Exercise:
Pick up the guide to validation message mappings and their translation after its last line, and keep writing it.

Text shown:
-----
Here’s how placeholders are substituted at runtime:
# Schema definition
schema = {"age": {"type": "integer", "min": 18}}
message_mapping = {"min": "Value must be at least {min}"}
# or using constraint: message_mapping = {"min": "Value must be at least {constraint}"}
# What users will see when they enter "10" as age:
# "Value must be at least 18"
Multiple Type Validation
The library handles complex type validations elegantly. For example, when a field can accept multiple types:
# Schema accepting either string or integer
schema = {"id": {"type": ["string", "integer"]}}
message_mapping = {"type": "Must be either {type}"}
# What users will see with invalid input:
# "Must be either string or integer"
YAML Message Mapping
You can also organize message mappings hierarchically using YAML files. For example:
# messages.yml
required: This field is mandatory
min: Value must be at least {min}
max: Value must not exceed {max}
type: Field must be of {type} type
minlength: Must be at least {minlength} characters
maxlength: Cannot exceed {maxlength} characters
regex: Invalid format
Then load them in your Python code:
import yaml
with open('messages.yml') as f:
message_mapping = yaml.safe_load(f)
validator = loader(schema, message_mapping=message_mapping)
Define global default messages in a central location (e.g., settings/default_messages.yml)
Override specific messages with module-level files (e.g., users/messages.yml)
Load and merge these mappings before passing them to the validator
Translation Extraction
When using YAML files for message definitions, you’ll need a way to extract those strings for translation. A recommended approach is to create a script that reads all your YAML message files and generates a Python file with the messages wrapped in translation markers.
Here’s a simple example of such a script:
#!/usr/bin/env python
import yaml
import sys
from pathlib import Path
# Find message files in your project
source_dir = Path("src")
yaml_files = list(source_dir.glob("**/*messages.yml"))
# Write header to output file
output_file = open("translations/validation_messages.py", "w")
print("# Generated translation markers", file=output_file)
print("def _(text): return text\n", file=output_file)
# Process each YAML file
for yaml_file in yaml_files:
print(f"# From {yaml_file}:", file=output_file)
-----
Dataset content:
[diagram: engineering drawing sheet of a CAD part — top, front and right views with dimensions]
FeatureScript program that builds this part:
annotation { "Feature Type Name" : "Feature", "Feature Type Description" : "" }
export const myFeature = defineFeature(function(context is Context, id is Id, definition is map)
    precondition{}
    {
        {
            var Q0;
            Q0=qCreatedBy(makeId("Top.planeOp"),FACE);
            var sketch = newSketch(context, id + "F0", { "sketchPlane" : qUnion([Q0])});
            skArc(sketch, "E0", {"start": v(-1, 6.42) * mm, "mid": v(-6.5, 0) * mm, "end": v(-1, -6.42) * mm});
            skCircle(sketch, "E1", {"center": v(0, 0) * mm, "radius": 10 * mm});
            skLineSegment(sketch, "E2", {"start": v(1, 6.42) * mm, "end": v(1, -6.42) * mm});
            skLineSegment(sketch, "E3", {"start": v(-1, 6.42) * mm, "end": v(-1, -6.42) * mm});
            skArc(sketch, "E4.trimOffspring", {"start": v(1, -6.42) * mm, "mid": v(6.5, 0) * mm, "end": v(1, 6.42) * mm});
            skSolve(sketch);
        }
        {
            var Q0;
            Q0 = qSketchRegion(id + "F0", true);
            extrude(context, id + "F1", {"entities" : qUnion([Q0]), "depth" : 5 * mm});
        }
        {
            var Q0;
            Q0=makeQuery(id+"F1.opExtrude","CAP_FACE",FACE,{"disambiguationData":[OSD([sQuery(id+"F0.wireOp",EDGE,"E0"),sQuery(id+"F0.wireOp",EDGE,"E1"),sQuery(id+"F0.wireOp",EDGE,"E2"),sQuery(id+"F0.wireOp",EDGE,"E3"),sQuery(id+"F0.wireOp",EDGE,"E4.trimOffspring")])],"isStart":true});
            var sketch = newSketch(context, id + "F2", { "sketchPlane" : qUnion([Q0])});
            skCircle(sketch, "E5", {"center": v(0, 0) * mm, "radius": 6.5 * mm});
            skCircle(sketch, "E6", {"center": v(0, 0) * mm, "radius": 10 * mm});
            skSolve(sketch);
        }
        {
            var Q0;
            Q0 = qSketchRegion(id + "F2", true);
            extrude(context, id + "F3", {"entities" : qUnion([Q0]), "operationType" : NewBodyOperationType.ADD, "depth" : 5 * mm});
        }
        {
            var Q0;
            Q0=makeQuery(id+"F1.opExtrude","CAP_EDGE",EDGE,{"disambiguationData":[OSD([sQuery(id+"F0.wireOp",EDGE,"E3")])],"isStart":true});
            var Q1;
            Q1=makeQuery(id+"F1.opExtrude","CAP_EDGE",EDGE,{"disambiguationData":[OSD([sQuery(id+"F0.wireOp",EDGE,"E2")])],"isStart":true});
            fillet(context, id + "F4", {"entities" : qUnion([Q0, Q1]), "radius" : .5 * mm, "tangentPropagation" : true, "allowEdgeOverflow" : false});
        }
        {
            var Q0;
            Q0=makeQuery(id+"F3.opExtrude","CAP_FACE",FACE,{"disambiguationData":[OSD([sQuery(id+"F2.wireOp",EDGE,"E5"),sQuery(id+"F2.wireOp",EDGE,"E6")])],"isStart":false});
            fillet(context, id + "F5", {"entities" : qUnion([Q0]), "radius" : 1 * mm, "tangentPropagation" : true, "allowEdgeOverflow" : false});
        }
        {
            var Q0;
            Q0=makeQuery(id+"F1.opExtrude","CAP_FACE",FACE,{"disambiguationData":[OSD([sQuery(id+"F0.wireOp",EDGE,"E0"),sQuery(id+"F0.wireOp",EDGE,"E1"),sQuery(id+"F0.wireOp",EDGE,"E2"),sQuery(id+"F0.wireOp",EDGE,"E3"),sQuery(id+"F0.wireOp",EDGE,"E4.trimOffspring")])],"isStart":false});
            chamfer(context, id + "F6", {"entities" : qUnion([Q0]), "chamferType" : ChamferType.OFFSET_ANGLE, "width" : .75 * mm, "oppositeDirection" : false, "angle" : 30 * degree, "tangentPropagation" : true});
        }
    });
-----
Reply:
with open(yaml_file) as f:
messages = yaml.safe_load(f) or {}
# Extract messages for translation
for key, message in messages.items():
if message and isinstance(message, str):
print(f'_("{message}") # {key}', file=output_file)
This generated file can then be processed with standard translation tools like Babel/pybabel to create .po files, which you would then translate and compile into .mo files following your regular translation workflow.
Example in a Morepath App
import gettext
from more.cerberus import CerberusApp, loader
from morepath import redirect
class App(CerberusApp):
pass
user_schema = {
"name": {"type": "string", "required": True},
"email": {"type": "string", "required": True}
}
messages = {
"required": "This field is required.",
"type": "Must be of {constraint} type"
}
# Set up translations for the view
translations = gettext.translation('messages', 'locale', languages=['de'])
_ = translations.gettext
@App.json(
model=User,
request_method="POST",
load=loader(user_schema, translator_func=_, message_mapping=messages)
)
def create_user(self, request, json):
# Handle validated input
Troubleshooting
Here are solutions to common issues you might encounter:
Missing Placeholders
If placeholders in your error messages aren’t being replaced:
Verify that you’re using the correct placeholder syntax: {constraint}, {value} and {field}.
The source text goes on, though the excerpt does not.